Residents in a small north Florida county are outraged. A federal judge has ordered county officials to remove a statue of the Ten Commandments from the county courthouse. Officials have less than a month to find a new location for the commandments.
Eighteen hundred people call Cross City, Florida home. There are more churches in the town than gas stations and at the entrance of the Dixie County Courthouse, engraved in stone, are the Ten Commandments.
Darcy Patterson says the commandments belong at the courthouse, but a federal judge disagrees. The judge ruled last week the commandments had to go because they violated the separation of church and state laid out in the US Constitution. "It has nothing to do with the courthouse. It’s our God, our Maker.”
Dixie County residents are furious.
Nancy Lupo “If they are going to take it down we should all picket.”
Bo Patterson “Federal judge he doesn’t come down here everyday and see this.”
Georgia Jerrells “It should stay it’s not hurting anything.”
The court battle to remove the statue began in 2007, after the ACLU filed suit.

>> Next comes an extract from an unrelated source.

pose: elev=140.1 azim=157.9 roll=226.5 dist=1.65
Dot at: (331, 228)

This is actually owned by a private citizen, that’s the case Dixie County made in court. They also posted a plaque saying the views and opinions expressed in this area aren’t necessarily the views of the county, but it wasn't enough to appease the judge.
Now officials have until August 14th to get rid of the statue. Lifelong Dixie County residents Richard and Sissy Elton are sad to see it go.
Richard and Sissy Elton /
Richard: If people don’t want to look at it, they don’t want to see it there, then turn their head.

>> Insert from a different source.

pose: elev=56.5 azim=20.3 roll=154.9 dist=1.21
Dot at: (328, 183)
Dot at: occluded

Sissy: Come in the backdoor.
Richard: Come in the backdoor.
Residents are asking the owner to place the commandments on private property as close to the courthouse as possible.
We tried to talk to Dixie County officials to see if they planned to move the statue or appeal the decision, but they denied our request for an interview. The ACLU of Florida issued this statement about the judge’s decision.

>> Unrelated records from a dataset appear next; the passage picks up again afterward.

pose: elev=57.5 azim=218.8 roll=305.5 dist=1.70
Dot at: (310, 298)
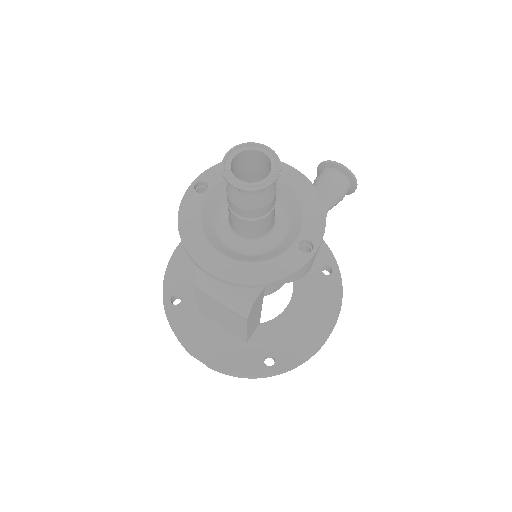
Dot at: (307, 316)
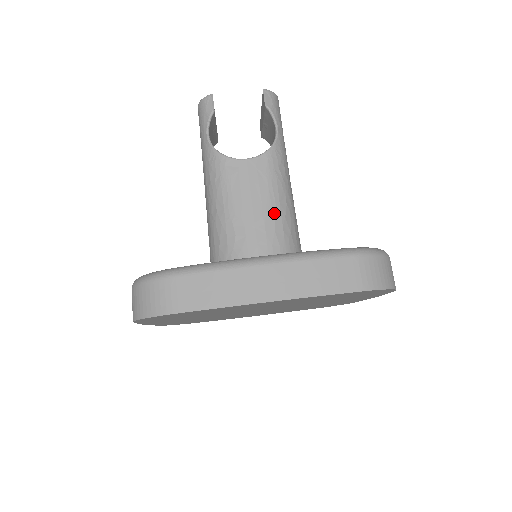
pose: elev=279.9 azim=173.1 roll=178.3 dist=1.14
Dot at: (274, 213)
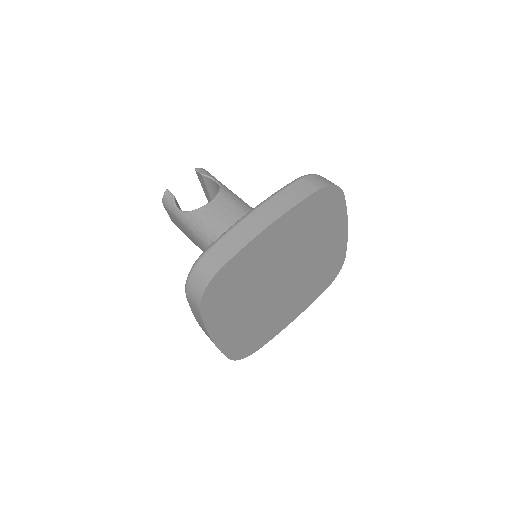
Dot at: occluded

"We hope that Dixie County officials will find a permanent place for it at a church or other house of worship, which is the appropriate place for religious monuments. Removing the monument is the right thing to do. It is not the business of government to promote religious messages about monotheism, idolatry, taking the Lord's name in vain or honoring the Sabbath," said Howard Simon the Executive Director of the ACLUFL.